We really wish the wildfires had a deadline (to stop burning), but they don’t. So, to keep up with the rolling fires, we’re setting up rolling deadlines:
Cycle 1: Deadline is August 31, midnight Pacific time
Cycle 2: Deadline is September 15, midnight Pacific time
Cycle 3: Deadline TBD
The sooner you can send your dragon/s in, the better, so we can start sharing them with the fire crews. Every day counts. Every day they’re out there, carrying heavy equipment, digging trenches, holding those firelines, breathing toxic smoke.
HOW TO SUBMIT YOUR DRAGON
This part is simple! Just email it to us, with the following information:
– The name of your dragon and whether s/he’s a Fire or Rain Dragon
– The artist’s name as you wish it to be credited
– Dimensions of the original piece (height x width)
– Date created (if it’s a work you created prior to this CFA, that’s ok! just give us the month/year)
– Media used (you know, the usual “color pencil on paper”)
– Your city and country (state, too, if you’re in the US)
– Optional: Any special message you’d like to include for the firefighters (please keep to 1-3 lines)
You can also let us know you’re submitting by posting your dragon on Instagram or Twitter and tagging @aria.luna.art (Instagram) or @Aria_Luna_Art (Twitter).
Please do not send us your original art.
Selected entries will be printed as posters on FSC-certified paper and shipped to the fire crews working to contain the wildfires. Posters will be sent to fire stations in California counties impacted by the wildfires, starting with the ones most hit right now. We’ll list them here as the posters are shipped.
But this is just the first step. As soon as we’re done shipping posters to our firefighters here in California, we’ll start sending more to other states and countries around the world.
If you feel inspired and want to support this effort financially, we are accepting donations. Funds will be used exclusively to cover the cost of printing and shipping the dragon posters, and anything left over will be donated directly to the fire crews. We’ll post updates here as well.

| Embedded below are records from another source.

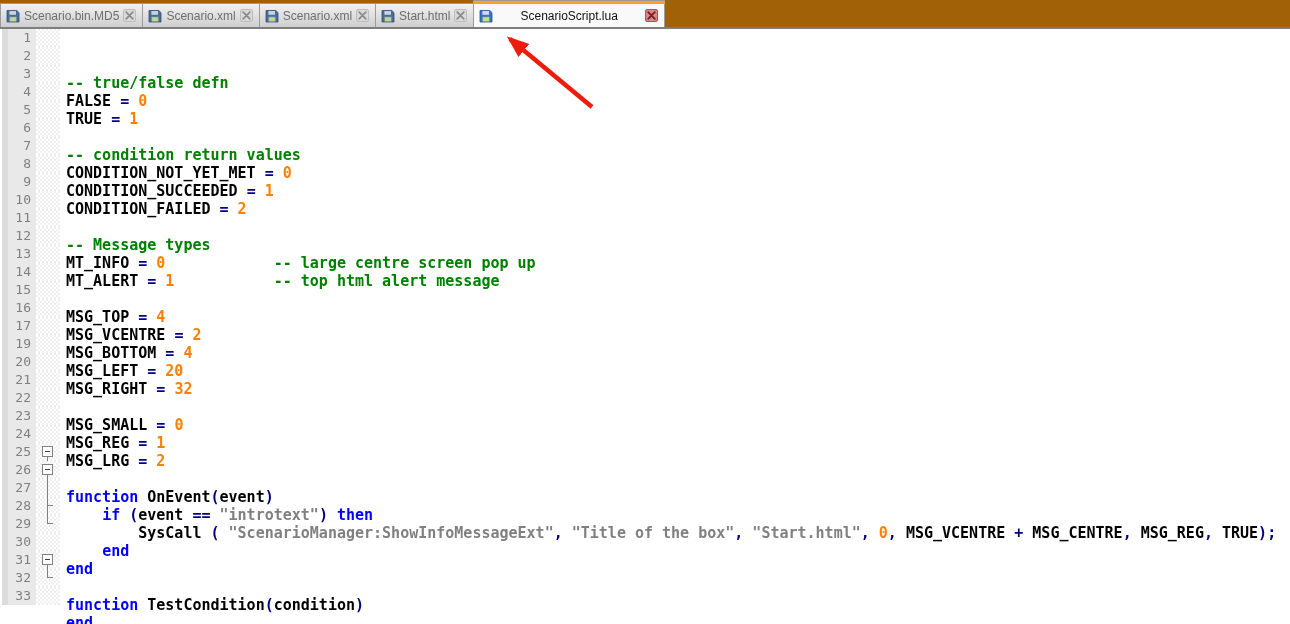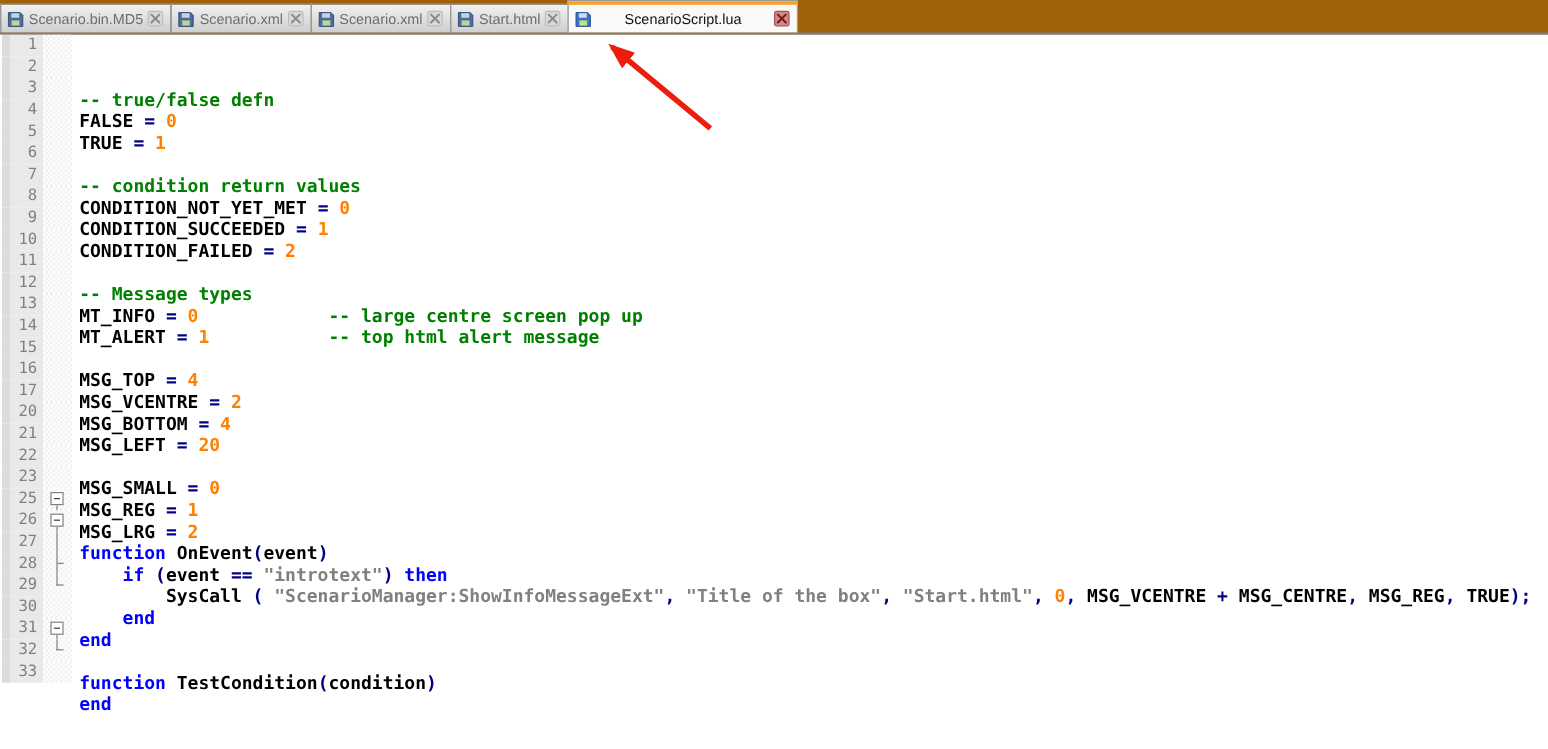--- a/index.html
+++ b/index.html
@@ -261,6 +261,13 @@
     <span class="code"><span class="tok-ident">MSG_LEFT </span><span class="tok-operator">= </span><span class="tok-number">20</span></span>
   </div>
       <div class="row">
+    <span class="gut">19</span>
+    <span class="fold">
+          <i class="fm"></i>
+        </span>
+    <span class="code"><span class="tok-ident">MSG_RIGHT </span><span class="tok-operator">= </span><span class="tok-number">32</span></span>
+  </div>
+      <div class="row">
     <span class="gut">20</span>
     <span class="fold">
           <i class="fm"></i>

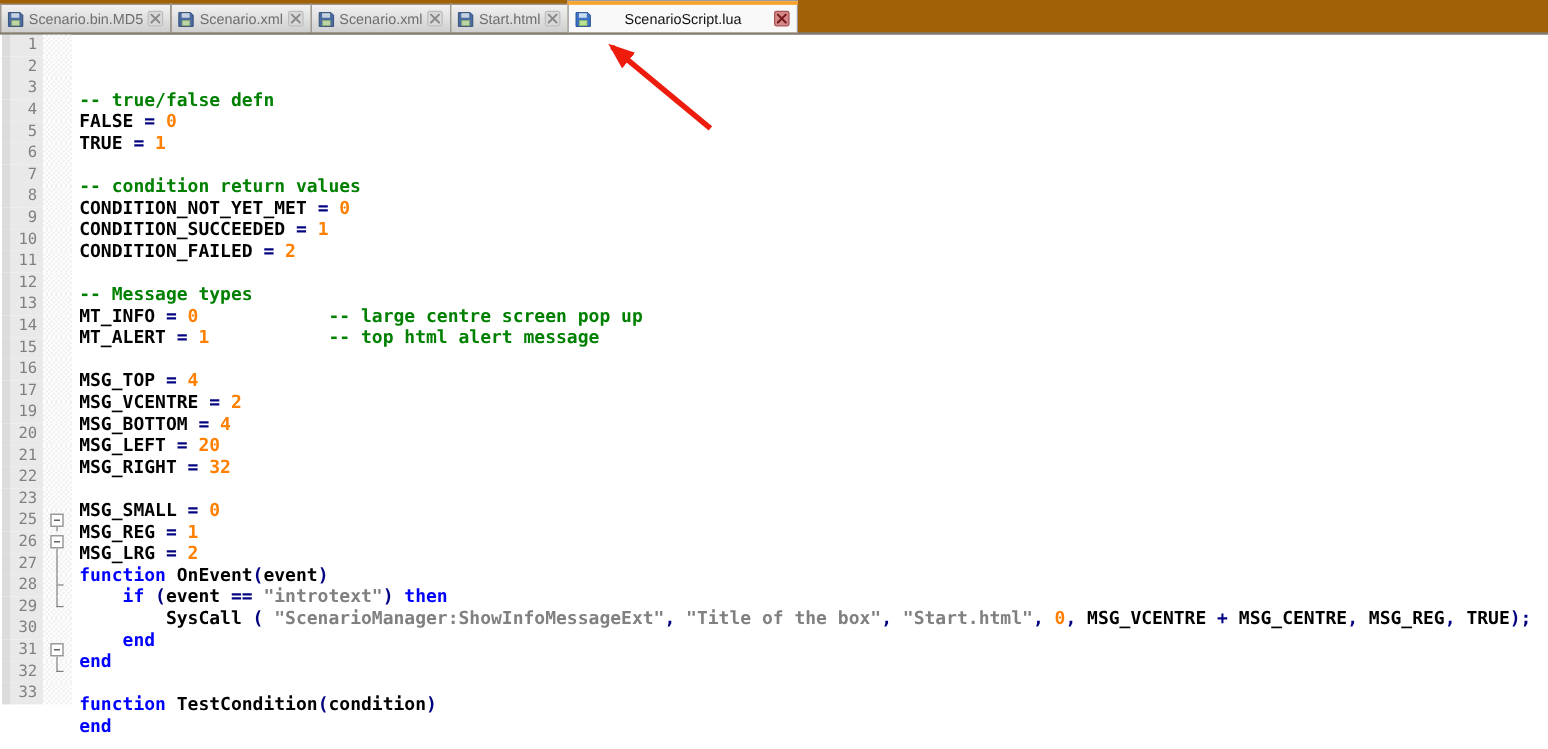--- a/index.html
+++ b/index.html
@@ -296,6 +296,13 @@
     <span class="code"><span class="tok-ident">MSG_LRG </span><span class="tok-operator">= </span><span class="tok-number">2</span></span>
   </div>
       <div class="row">
+    <span class="gut">24</span>
+    <span class="fold">
+          <i class="fm"></i>
+        </span>
+    <span class="code"></span>
+  </div>
+      <div class="row">
     <span class="gut">25</span>
     <span class="fold">
           <i class="fm fm-open"></i>

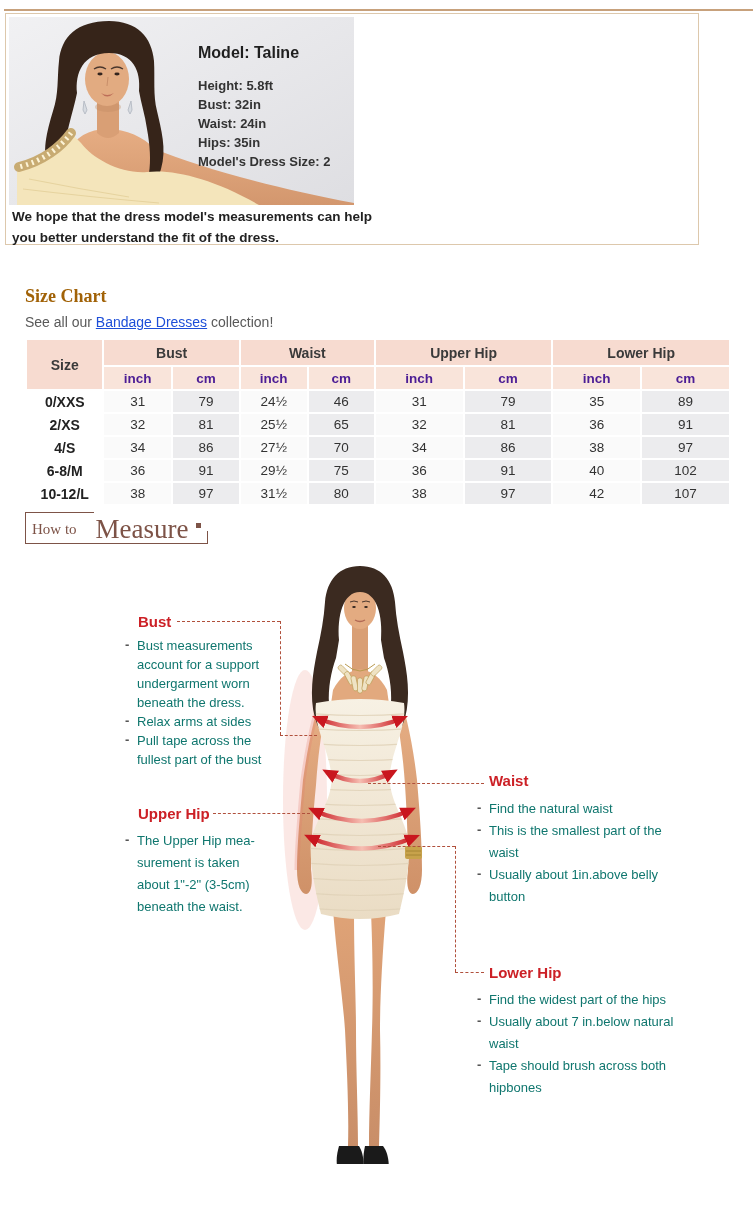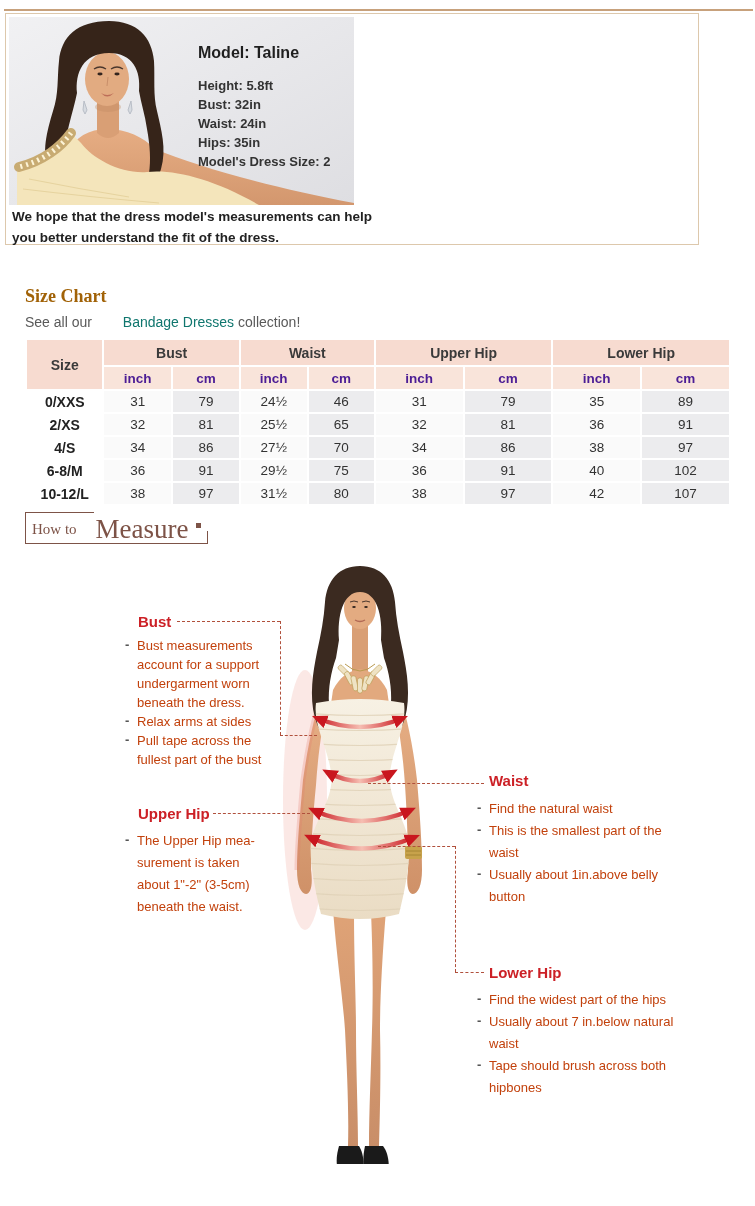--- a/index.html
+++ b/index.html
@@ -23,7 +23,7 @@
   .sc-heading{position:absolute;left:25px;top:286px;font-family:"Liberation Serif",serif;
               font-size:18px;font-weight:bold;color:#a16207;}
   .sc-link-line{position:absolute;left:25px;top:314px;font-size:14px;color:#595959;}
-  .sc-link-line a{color:#0f766e;cursor:pointer;margin-left:27px;}
+  .sc-link-line a{color:#1d4ed8;text-decoration:underline;cursor:pointer;}
 
   .size-table{position:absolute;left:25px;top:338px;width:706px;
               border-collapse:separate;border-spacing:2px;font-size:13.5px;color:#333;}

You retain full copyright and the original artwork. By submitting art to this Call for Art, you agree to grant us the right to print, distribute, display, and share images of your work on Aria Luna’s site, social media channels, and other platforms.
One more thing. This is not an art contest, and there is no winner or prize. This is a call to the creatives of the world to support the men and women of the fire crews working around the clock to keep communities safe from wildfires. All of the entries will be published on this page (assuming they fit the requirements and assuming we don’t get buried in submissions).
* Data as of August 19, 2021. Please check the CAL FIRE web site for updates.